Dan orang yang katanya sudah putus urat malunya, di sebelah sana hanya bisa menertawakan
kita. Menganggap kebebasan adalah segalanya. Manusia dianggap dapat hidup tanpa batas.
Padahal mereka sendiri tidak tahu apakah mereka masih hidup besok atau lusa. Mereka tidak
risih dengan pandangan orang lain. Tidak malu pada Allah. Tidak takut pada siksa Allah.

Mereka berbuat sekehendak nafsu. Mereka telah diperbudak oleh nafsu mereka yang takkan
pernah habis. Nafsu itu ibarat air laut yang tidak memuaskan dahaga. Semakin banyak diminum,
semakin haus. Itulah golongan orang-orang yang telah menjadi pengikut setan.

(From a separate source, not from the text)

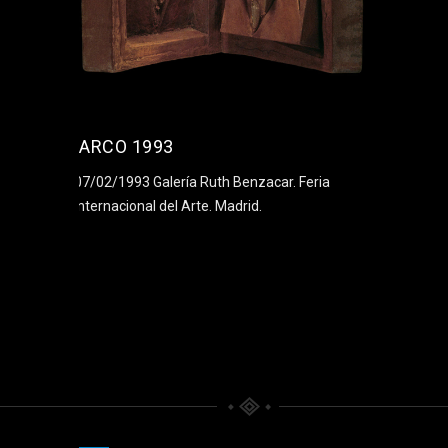
ARCO 1993
07/02/1993 Galería Ruth Benzacar. Feria
Internacional del Arte. Madrid.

Ada aturan dan petunjuk kebaikan, mereka melanggarnya. Ada nasehat kebaikan, mereka tak
mengacuhkannya. Ada ajakan kemaksiatan, mereka memperturutkannya.

Ketika seorang wanita memamerkan auratnya, ia memendam sifat malu yang ada dalam dirinya
di dalam lubang kejahilan di hatinya. Ia malu jika tidak bisa tampil menarik perhatian orang lain.
O…ternyata ia masih punya sifat malu. Subhanallah..!!